Third, though man has rebelled against his Creator, God has reached down in grace and provided a way of salvation out from under the curse of sin. A way to restore the broken relationship man’s sin has caused. That way is in the person of Jesus Christ. From the beginning of the Bible God has promised to send a redeemer (Gen. 3:15). God has promised to rescue mankind and bring us back into a right relationship with him. John the Baptist states it succinctly when he says, “Behold, the Lamb of God who takes away the sin of the world (John 1:29).” In this vein, Gilbert strongly supports the doctrine of substitution—that Jesus stood in our place of condemnation before God for our sins (p. 68).
Finally, though Christ has done all the work of the promised Messiah—the Redeemer—there is still a response that is needed. “Repent and believe the good news” is the call of Jesus and the NT writers, says Gilbert (p. 73). A person must put faith in the person of Christ and the message of the gospel, not merely an idea. Faith is reliance in Jesus “to secure for us a righteous verdict from God the Judge, rather than a guilty one (p. 75).”
After laying out this four-fold presentation of the gospel Gilbert moves to a discussion of the kingdom. First, it is God’s redemptive rule. It is “more a kingship than a kingdom (p. 87).” Second, the kingdom is here (Matt. 3:2). Third, the kingdom is not yet completed but will be when Jesus comes. Fourth, for one to be included into the kingdom one must respond to the King. Finally, as a citizen of this kingdom we are called “to live the life of the kingdom (p. 96).” This life is lived as one is part of the church and in the world.

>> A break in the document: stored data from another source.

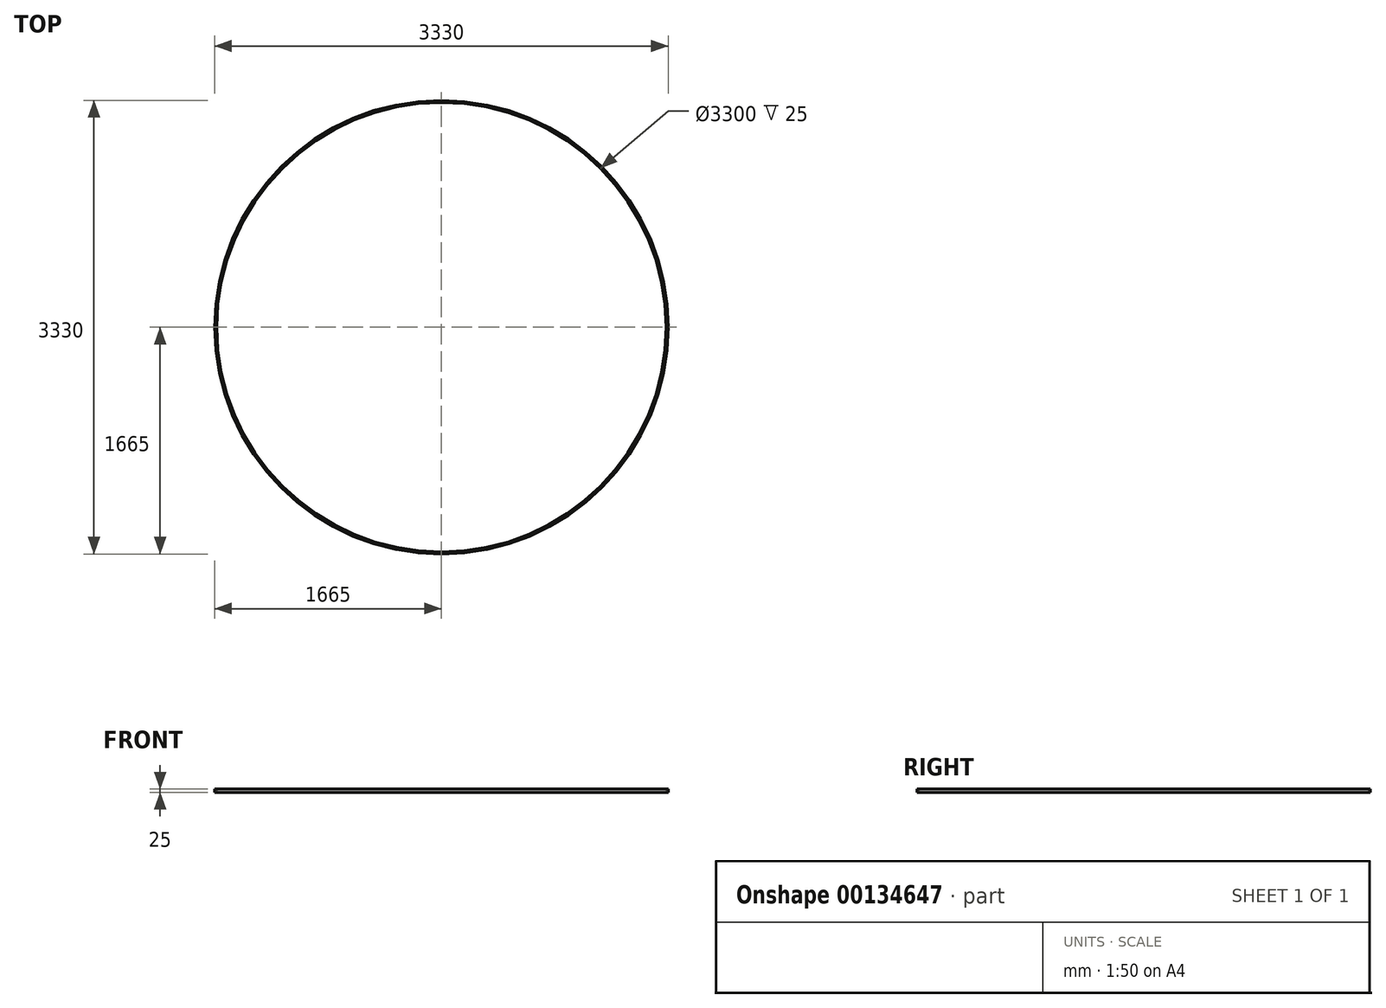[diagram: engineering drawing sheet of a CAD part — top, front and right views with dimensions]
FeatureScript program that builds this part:
annotation { "Feature Type Name" : "Feature", "Feature Type Description" : "" }
export const myFeature = defineFeature(function(context is Context, id is Id, definition is map)
    precondition{}
    {
        {
            var Q0;
            Q0=qCreatedBy(makeId("Top.planeOp"),FACE);
            var sketch = newSketch(context, id + "F0", { "sketchPlane" : qUnion([Q0])});
            skCircle(sketch, "E0", {"center": v(0, 0) * mm, "radius": 1665 * mm});
            skCircle(sketch, "E1", {"center": v(0, 0) * mm, "radius": 1650 * mm});
            skSolve(sketch);
        }
        {
            var Q0;
            Q0=makeQuery(id+"F0.imprint","IMPRINT",FACE,{"disambiguationData":[TD([[makeQuery(id+"F0.imprint","IMPRINT",EDGE,{"derivedFrom":sQuery(id+"F0.wireOp",EDGE,"E0")}),1.0]])]});
            extrude(context, id + "F1", {"entities" : qUnion([Q0]), "depth" : 25 * mm});
        }
    });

Overall, I loved the book but there are two issues that stand out to me. First, there seemed to be some slight inconsistency in Gilbert’s already/not yet articulation of the kingdom. He defines the kingdom as a kingship (or ruler-ship) and not a kingdom. He affirms that the kingdom has come (I take this to mean it has been established) but then later says,
The fact is that we as human beings are not able to bring about the establishment and consummation of God’s kingdom…. [The] kingdom promised in the Bible will only come about when King Jesus himself returns to make it happen. Christians will never bring about the kingdom of God. Only God himself can do that. That heavenly Jerusalem comes down from heaven; it is not built from the ground up. (p. 92-93)
At one point he affirms the presence of the kingdom but then says it will not come until Jesus returns. It is either partly here or it is not, right? It seems that to Gilbert it is not established because it is not a kingdom realm—as in a present physical location on earth. Surely it is not consummated yet and will not be until Jesus returns. Neither does the church itself bring it into existence or consummation. Jesus establishes the kingdom himself and consummates it. The kingdom grows as the gospel goes. I think I see what Gilbert is saying, but I also think he could have been clearer.
Second, in the second to last chapter, Gilbert goes after what he calls “three substitute gospels.” To Gilbert, these other gospels decentralize the cross in their understanding of the gospel. Of particular notice to me is his inclusion of the creation-fall-redemption-consummation narrative as a substitute gospel. He agrees that it serves well as a narrative grid to interpret Scripture but states it “has been used wrongly by some as a way to place the emphasis of the gospel on God’s promise to renew the world, rather than on the cross” (italics mine, p. 106). While some may use it as such, I don’t think enough people use it in that way to warrant including it in the substitute gospel category. I personally use it as both an interpretational frame-work and a grid to run the gospel through (focusing on cross and the death, burial and resurrection of Christ along the way).
Those two caveats aside (which may be hair splitting), this is a great presentation of the gospel and a good refresher! I will definitely turn to this book as an introduction to the gospel message for those who ask.